Research paper by Hien D HD Liu, Kwang Woo KW Ahn, Zhen-Huan ZH Hu, Mehdi M Hamadani, Taiga T Nishihori, Baldeep B Wirk, Amer A Beitinjaneh, David D Rizzieri, Michael R MR Grunwald, Mitchell M Sabloff, Richard F RF Olsson, Ashish A Bajel, Christopher C Bredeson, Andrew A Daly, Yoshihiro Y Inamoto, et al.

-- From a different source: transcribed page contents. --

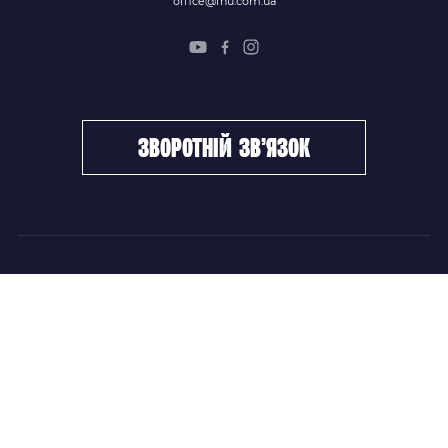
office@fhu.com.ua
зворотній зв’язок
ФХУ
НОВИНИ
Керівництво
Головні новини
Підрозділи
Збірні команди
Документи
Чемпіонат України
Контакти
Дитячо-юнацький хокей
НОВИНИ
Головні новини
Збірні команди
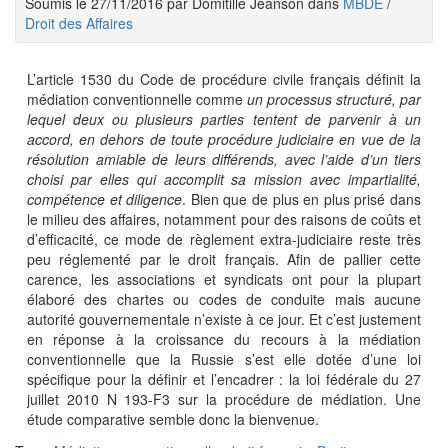
Soumis le 27/11/2016 par Domitille Jeanson dans
MBDE
/
Droit des Affaires
L’article 1530 du Code de procédure civile français définit la
médiation conventionnelle comme
un processus structuré, par
lequel deux ou plusieurs parties tentent de parvenir à un
accord, en dehors de toute procédure judiciaire en vue de la
résolution amiable de leurs différends, avec l’aide d’un tiers
choisi par elles qui accomplit sa mission avec impartialité,
compétence et diligence
. Bien que de plus en plus prisé dans
le milieu des affaires, notamment pour des raisons de coûts et
d’efficacité, ce mode de règlement extra-judiciaire reste très
peu réglementé par le droit français. Afin de pallier cette
carence, les associations et syndicats ont pour la plupart
élaboré des chartes ou codes de conduite mais aucune
autorité gouvernementale n’existe à ce jour. Et c’est justement
en réponse à la croissance du recours à la médiation
conventionnelle que la Russie s’est elle dotée d’une loi
spécifique pour la définir et l’encadrer : la loi fédérale du 27
juillet 2010 N 193-F3 sur la procédure de médiation. Une
étude comparative semble donc la bienvenue.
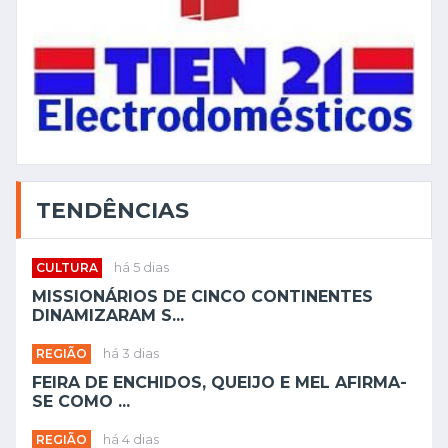
TENDÊNCIAS
CULTURA
há 5 dias
MISSIONÁRIOS DE CINCO CONTINENTES
DINAMIZARAM S...
REGIÃO
há 3 dias
FEIRA DE ENCHIDOS, QUEIJO E MEL AFIRMA-
SE COMO ...
REGIÃO
há 4 dias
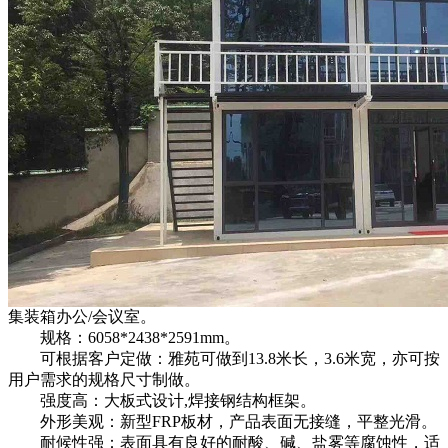
集装箱办公/会议室。
规格：6058*2438*2591mm。
可根据客户定做：雅苑可做到13.8米长，3.6米宽，亦可按
用户需求的规格尺寸制做。
强度高：大板式设计,焊接钢结构框架。
外形美观：新型FRP板材，产品表面无接缝，平整光滑。
耐候性强：表面具有良好的耐酸、碱、盐雾等腐蚀性，适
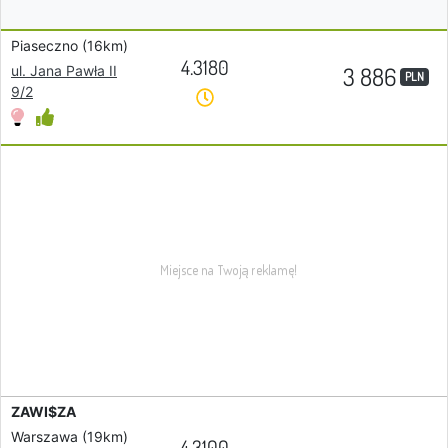
Piaseczno (16km)
4.3180
3 886
ul. Jana Pawła II
PLN
9/2
ZAWI$ZA
Warszawa (19km)
4.3100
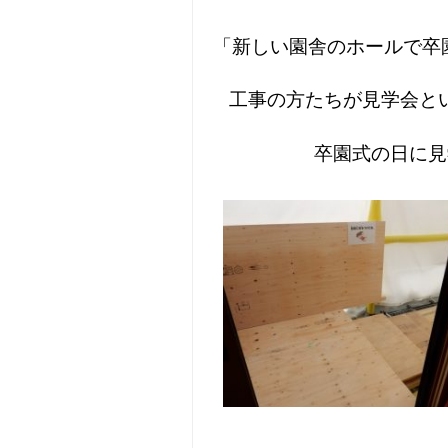
「新しい園舎のホールで卒
工事の方たちが見学会と
卒園式の日に見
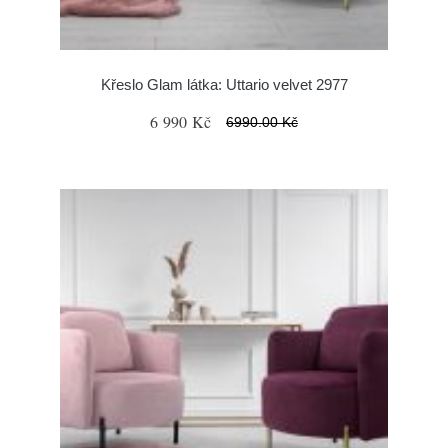
Křeslo Glam látka: Uttario velvet 2977
6 990 Kč
6990.00 Kč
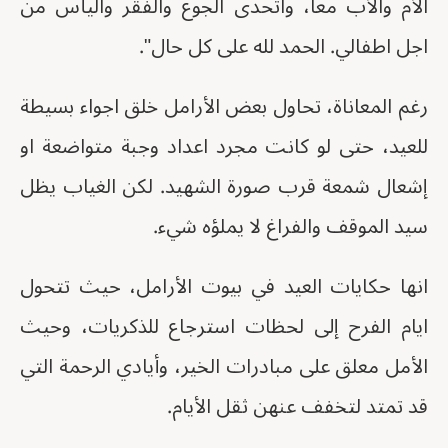
الأم والأب معاً، واتحدى الجوع والفقر واليأس من
اجل اطفالي. الحمد لله على كل حال".
رغم المعاناة، تحاول بعض الأرامل خلق اجواء بسيطة
للعيد، حتى لو كانت مجرد اعداد وجبة متواضعة او
إشعال شمعة قرب صورة الشهيد. لكن الغياب يظل
سيد الموقف والفراغ لا يملؤه شيء.
انها حكايات العيد في بيوت الأرامل، حيث تتحول
ايام الفرح إلى لحظات استرجاع للذكريات، وحيث
الأمل معلق على مبادرات الخير، وأيادي الرحمة التي
قد تمتد لتخفف عنهن ثقل الأيام.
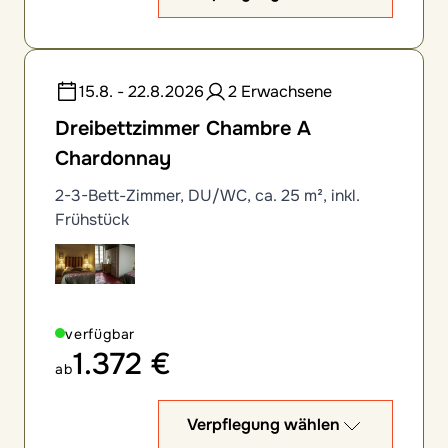
15.8. - 22.8.2026
2 Erwachsene
Dreibettzimmer Chambre A
Chardonnay
2-3-Bett-Zimmer, DU/WC, ca. 25 m², inkl.
Frühstück
verfügbar
1.372 €
ab
Verpflegung wählen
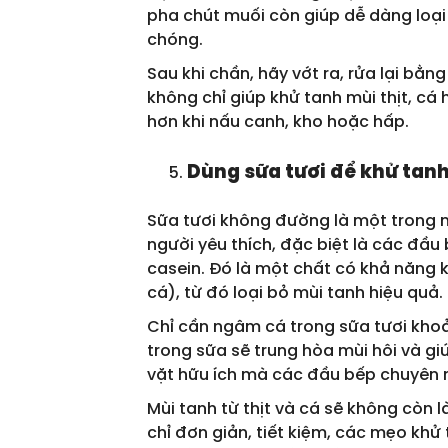
pha chút muối còn giúp dễ dàng loạ
chóng.
Sau khi chần, hãy vớt ra, rửa lại bằn
không chỉ giúp khử tanh mùi thịt, c
hơn khi nấu canh, kho hoặc hấp.
Dùng sữa tươi để khử tanh
Sữa tươi không đường là một trong
người yêu thích, đặc biệt là các đầ
casein. Đó là một chất có khả năng 
cá), từ đó loại bỏ mùi tanh hiệu quả.
Chỉ cần ngâm cá trong sữa tươi khoả
trong sữa sẽ trung hòa mùi hôi và gi
vặt hữu ích mà các đầu bếp chuyên 
Mùi tanh từ thịt và cá sẽ không còn 
chỉ đơn giản, tiết kiệm, các mẹo kh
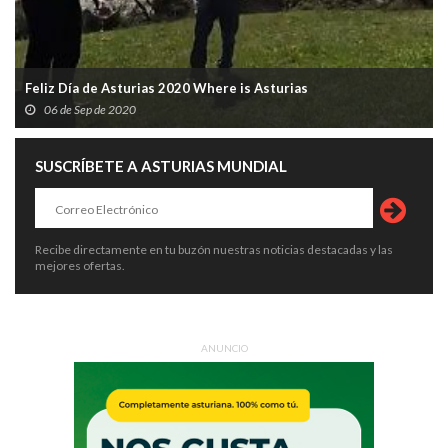
Feliz Día de Asturias 2020 Where is Asturias
06 de Sep de 2020
SUSCRÍBETE A ASTURIAS MUNDIAL
Recibe directamente en tu buzón nuestras noticias destacadas y las
mejores ofertas.
ANUNCIO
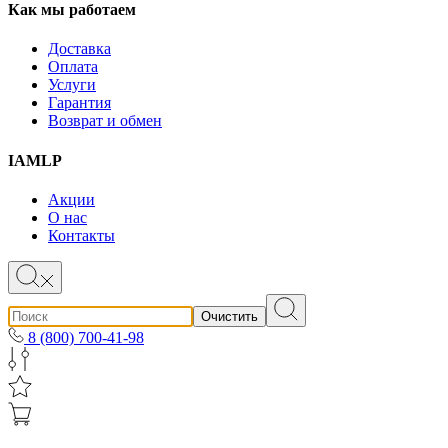
Как мы работаем
Доставка
Оплата
Услуги
Гарантия
Возврат и обмен
IAMLP
Акции
О нас
Контакты
Очистить
8 (800) 700-41-98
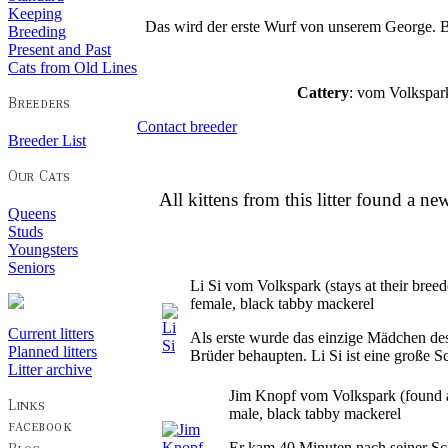
Keeping
Das wird der erste Wurf von unserem George. Bu
Breeding
Present and Past
Cats from Old Lines
Cattery
: vom Volksp
Contact breeder
Breeder List
All kittens from this litter found a n
Queens
Studs
Youngsters
Seniors
Li Si vom Volkspark
(
stays at their bree
female, black tabby mackerel
Current litters
Als erste wurde das einzige Mädchen des 
Planned litters
Brüder behaupten. Li Si ist eine große 
Litter archive
Jim Knopf vom Volkspark
(
found
male, black tabby mackerel
Er kam 40 Minuten nach seiner Sc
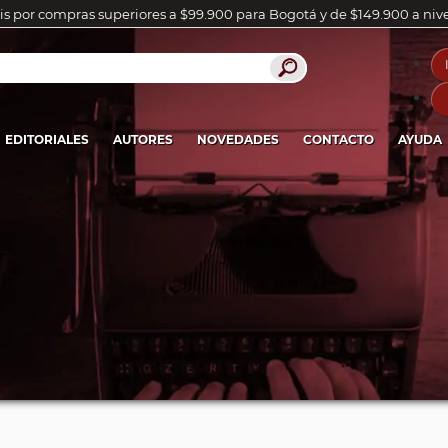
is por compras superiores a $99.900 para Bogotá y de $149.900 a niv
EDITORIALES
AUTORES
NOVEDADES
CONTACTO
AYUDA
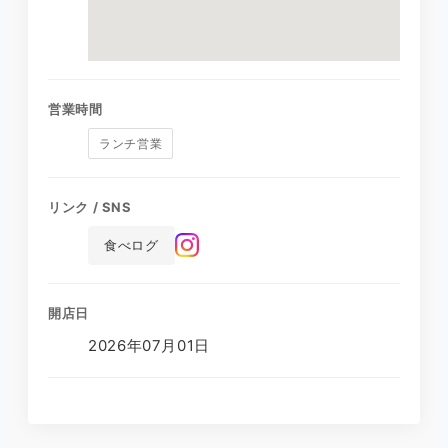
営業時間
ランチ営業
リンク / SNS
食べログ
開店日
2026年07月01日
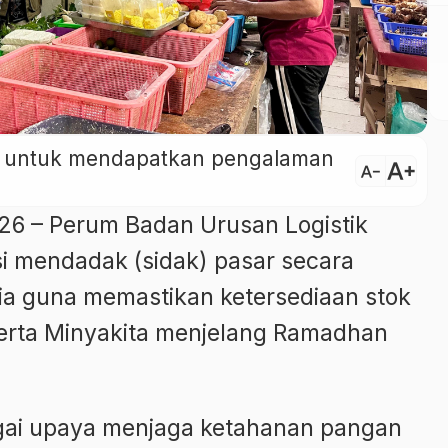
ini untuk mendapatkan pengalaman
text_increase
text_decrease
026 – Perum Badan Urusan Logistik
i mendadak (sidak) pasar secara
sia guna memastikan ketersediaan stok
 serta Minyakita menjelang Ramadhan
agai upaya menjaga ketahanan pangan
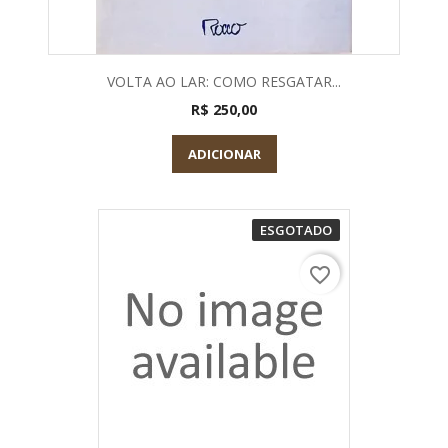
VOLTA AO LAR: COMO RESGATAR...
R$ 250,00
ADICIONAR
ESGOTADO
favorite_border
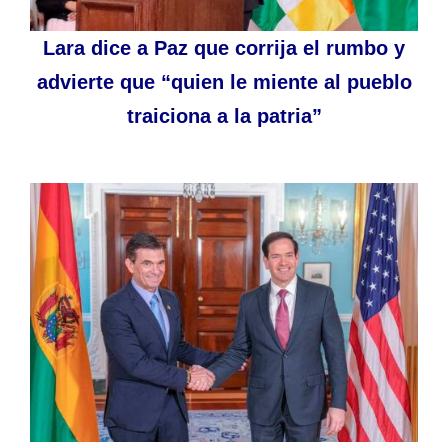
Lara dice a Paz que corrija el rumbo y
advierte que “quien le miente al pueblo
traiciona a la patria”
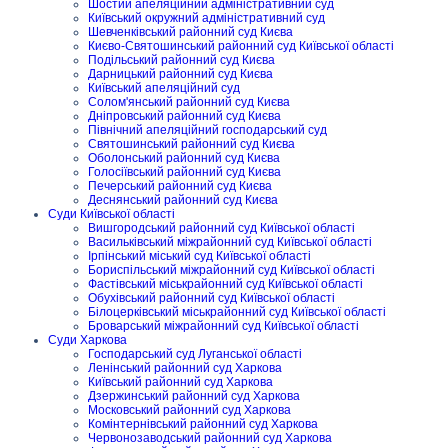
Шостий апеляційний адміністративний суд
Київський окружний адміністративний суд
Шевченківський районний суд Києва
Києво-Святошинський районний суд Київської області
Подільський районний суд Києва
Дарницький районний суд Києва
Київський апеляційний суд
Солом'янський районний суд Києва
Дніпровський районний суд Києва
Північний апеляційний господарський суд
Святошинський районний суд Києва
Оболонський районний суд Києва
Голосіївський районний суд Києва
Печерський районний суд Києва
Деснянський районний суд Києва
Суди Київської області
Вишгородський районний суд Київської області
Васильківський міжрайонний суд Київської області
Ірпінський міський суд Київської області
Бориспільський міжрайонний суд Київської області
Фастівський міськрайонний суд Київської області
Обухівський районний суд Київської області
Білоцерківський міськрайонний суд Київської області
Броварський міжрайонний суд Київської області
Суди Харкова
Господарський суд Луганської області
Ленінський районний суд Харкова
Київський районний суд Харкова
Дзержинський районний суд Харкова
Московський районний суд Харкова
Комінтернівський районний суд Харкова
Червонозаводський районний суд Харкова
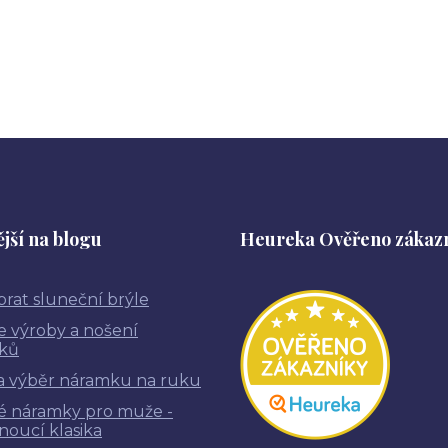
jší na blogu
Heureka Ověřeno zákaz
brat sluneční brýle
ie výroby a nošení
ků
a výběr náramku na ruku
é náramky pro muže -
noucí klasika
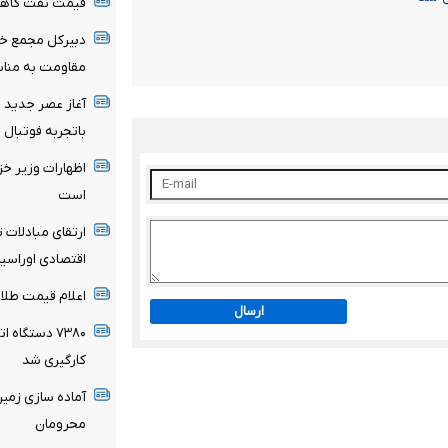
قیمت نفت کاه
دبیرکل مجمع خب
مقاومت به مناسب
آغاز عصر جدید 
باتجربه فوتبال 
اظهارات وزیر خز
است
ارتقای مبادلات 
اقتصادی اوراسیا
اعلام قیمت طلا و سکه 
ارسال
۷۳۸۰ دستگاه
کارگیری شد
محرومان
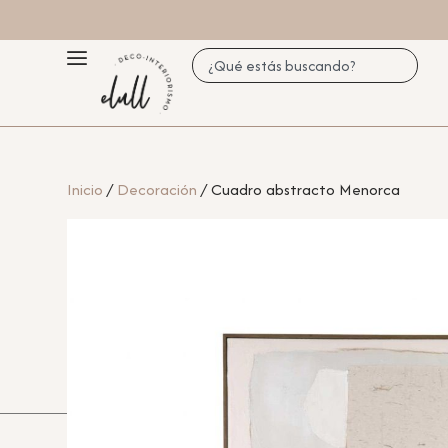
Inicio
/
Decoración
/ Cuadro abstracto Menorca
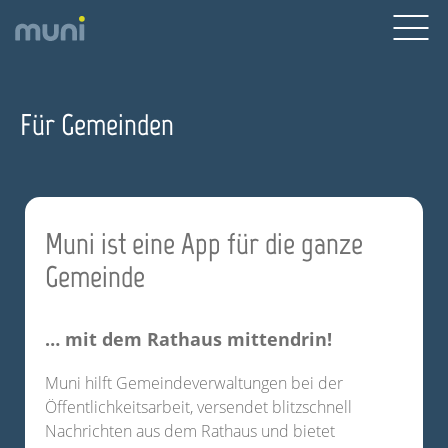
Skip
to
content
Für Gemeinden
Muni ist eine App für die ganze
Gemeinde
… mit dem Rathaus mittendrin!
Muni hilft Gemeindeverwaltungen bei der
Öffentlichkeitsarbeit, versendet blitzschnell
Nachrichten aus dem Rathaus und bietet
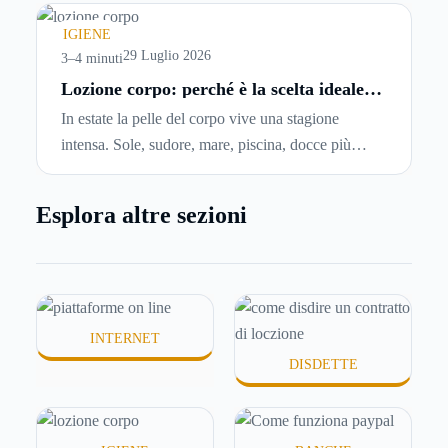
comincia a cercare un’altra abitazione: è legittimo
chiedersi se è possibile
disdire il contratto di
IGIENE
locazione
prima che scada. In questa guida
29 Luglio 2026
3–4 minuti
capiremo come inviare la disdetta per un contratto
Lozione corpo: perché è la scelta ideale
per idratare la pelle in estate
di affitto.
In estate la pelle del corpo vive una stagione
intensa. Sole, sudore, mare, piscina, docce più
frequenti e aria condizionata possono renderla
meno morbida, più disidratata o semplicemente
Esplora altre sezioni
meno confortevole. Eppure, proprio nei mesi caldi,
molte persone smettono di applicare prodotti
idratanti perché temono texture pesanti, appiccicose
o difficili da assorbire.
INTERNET
DISDETTE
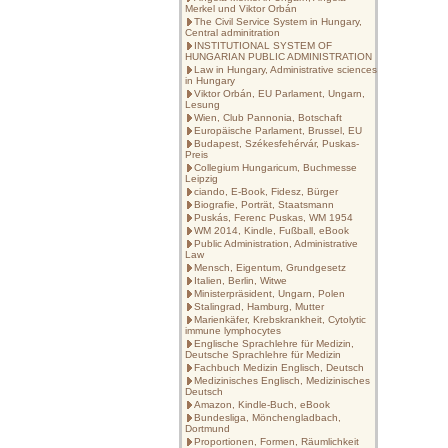
Merkel und Viktor Orbán
The Civil Service System in Hungary,
Central adminitration
INSTITUTIONAL SYSTEM OF
HUNGARIAN PUBLIC ADMINISTRATION
Law in Hungary, Administrative sciences
in Hungary
Viktor Orbán, EU Parlament, Ungarn,
Lesung
Wien, Club Pannonia, Botschaft
Europäische Parlament, Brussel, EU
Budapest, Székesfehérvár, Puskas-
Preis
Collegium Hungaricum, Buchmesse
Leipzig
ciando, E-Book, Fidesz, Bürger
Biografie, Porträt, Staatsmann
Puskás, Ferenc Puskas, WM 1954
WM 2014, Kindle, Fußball, eBook
Public Administration, Administrative
Law
Mensch, Eigentum, Grundgesetz
Italien, Berlin, Witwe
Ministerpräsident, Ungarn, Polen
Stalingrad, Hamburg, Mutter
Marienkäfer, Krebskrankheit, Cytolytic
immune lymphocytes
Englische Sprachlehre für Medizin,
Deutsche Sprachlehre für Medizin
Fachbuch Medizin Englisch, Deutsch
Medizinisches Englisch, Medizinisches
Deutsch
Amazon, Kindle-Buch, eBook
Bundesliga, Mönchengladbach,
Dortmund
Proportionen, Formen, Räumlichkeit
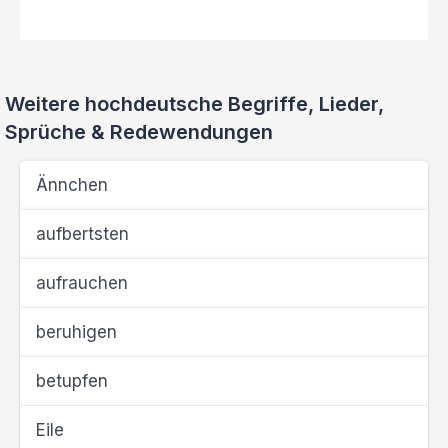
Weitere hochdeutsche Begriffe, Lieder,
Sprüche & Redewendungen
Ännchen
aufbertsten
aufrauchen
beruhigen
betupfen
Eile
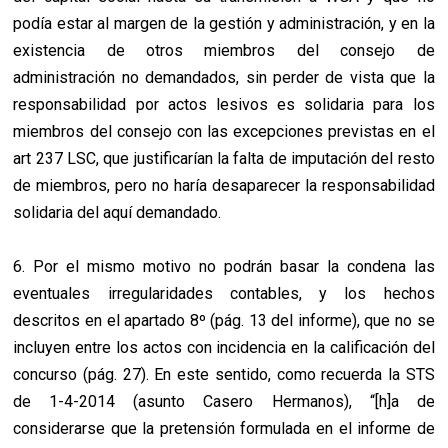
podía estar al margen de la gestión y administración, y en la
existencia de otros miembros del consejo de
administración no demandados, sin perder de vista que la
responsabilidad por actos lesivos es solidaria para los
miembros del consejo con las excepciones previstas en el
art 237 LSC, que justificarían la falta de imputación del resto
de miembros, pero no haría desaparecer la responsabilidad
solidaria del aquí demandado.
6. Por el mismo motivo no podrán basar la condena las
eventuales irregularidades contables, y los hechos
descritos en el apartado 8º (pág. 13 del informe), que no se
incluyen entre los actos con incidencia en la calificación del
concurso (pág. 27). En este sentido, como recuerda la STS
de 1-4-2014 (asunto Casero Hermanos), “[h]a de
considerarse que la pretensión formulada en el informe de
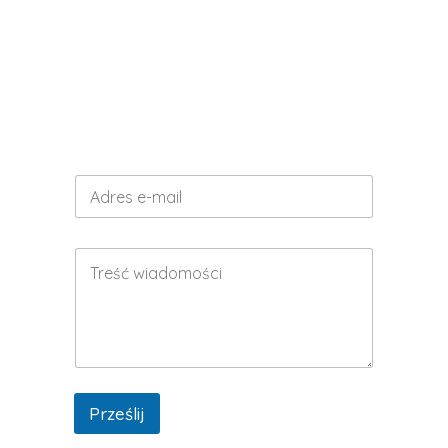
Restauracja
Mustang
Zadzwoń do nas!
32 289 72 20
Prześlij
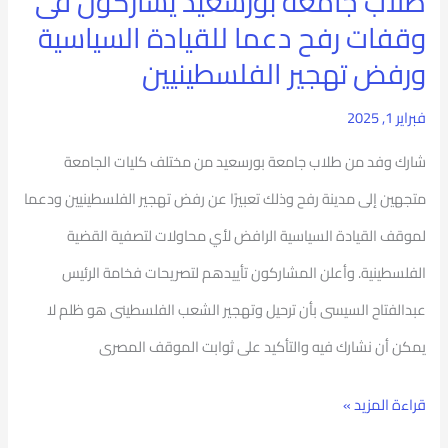
طلاب جامعة بورسعيد يشاركون فى
رفح
وقفات رفح دعما للقيادة السياسية
دعما
ورفض تهجير الفلسطينيين
للقيادة
فبراير 1, 2025
السياسية
شارك وفد من طلاب جامعة بورسعيد من مختلف كليات الجامعة
ورفض
متجهين إلى مدينة رفح وذلك تعبيرًا عن رفض تهجير الفلسطينيين ودعما
تهجير
لموقف القيادة السياسية الرافض لأي محاولات لتصفية القضية
الفلسطينيين
الفلسطينية. وأعلن المشاركون تأييدهم لتصريحات فخامة الرئيس
عبدالفتاح السيسى بأن ترحيل وتهجير الشعب الفلسطينى هو ظلم لا
يمكن أن نشارك فيه والتأكيد على ثوابت الموقف المصرى
قراءة المزيد »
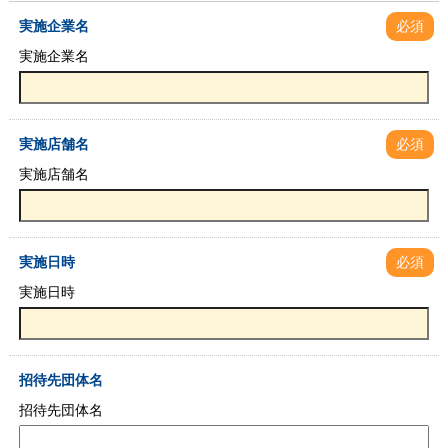
実施企業名
必須
実施企業名
実施店舗名
必須
実施店舗名
実施日時
必須
実施日時
招待先団体名
招待先団体名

Indexed on: 25 Jan '17Published on: 25 Jan '17Published in: Biology of Blood and Marrow Transplantation



Abstract

Allogeneic hematopoietic cell transplantation (HCT) is potentially curative for patients with chronic myelomonocytic leukemia (CMML), however, few data exist regarding prognostic factors and transplant outcomes. We performed this retrospective study to identify prognostic factors for post-transplant outcomes. The CMML-specific prognostic scoring system (CPSS) has been validated in subjects receiving non-transplant therapy and was included in our study. From 2001-2012, there were 209 adult subjects who received HCT for CMML reported to the Center for International Blood and Marrow Transplant Research (CIBMTR). The median age at transplant was 57 years (range 23-74). Median follow up was 51 months (range, 3-122). On multivariate analyses, CPSS scores, Karnofsky performance status (KPS), and graft source were significant predictors of survival (p=0.004, p=0.01, p=0.01, respectively). Higher CPSS scores were not associated with disease-free survival, relapse, or transplant-related mortality. In a restricted analysis of subjects with relapse following HCT, those with intermediate-2/high risk had a nearly two-fold increased risk of death after relapse compared to those with low/intermediate-1 CPSS scores. Respective 1, 3 and 5-year survival rates for low/intermediate-1 risk subjects were 61% (95% confidence interval [CI], 52%-72%), 48% (95% CI, 37%-59%), and 44% (95% CI, 33%-55%), and for intermediate-2/high risk subjects were 38% (95% CI, 28%-49%), 32% (95% CI, 21% - 42%), and 19% (95% CI,8%-29%). We conclude that higher CPSS score at time of transplant, lower KPS, and a bone marrow (BM) graft are associated with inferior survival after HCT. Further investigation of CMML disease-related biology may provide insights into other risk factors predictive of post-transplant outcomes.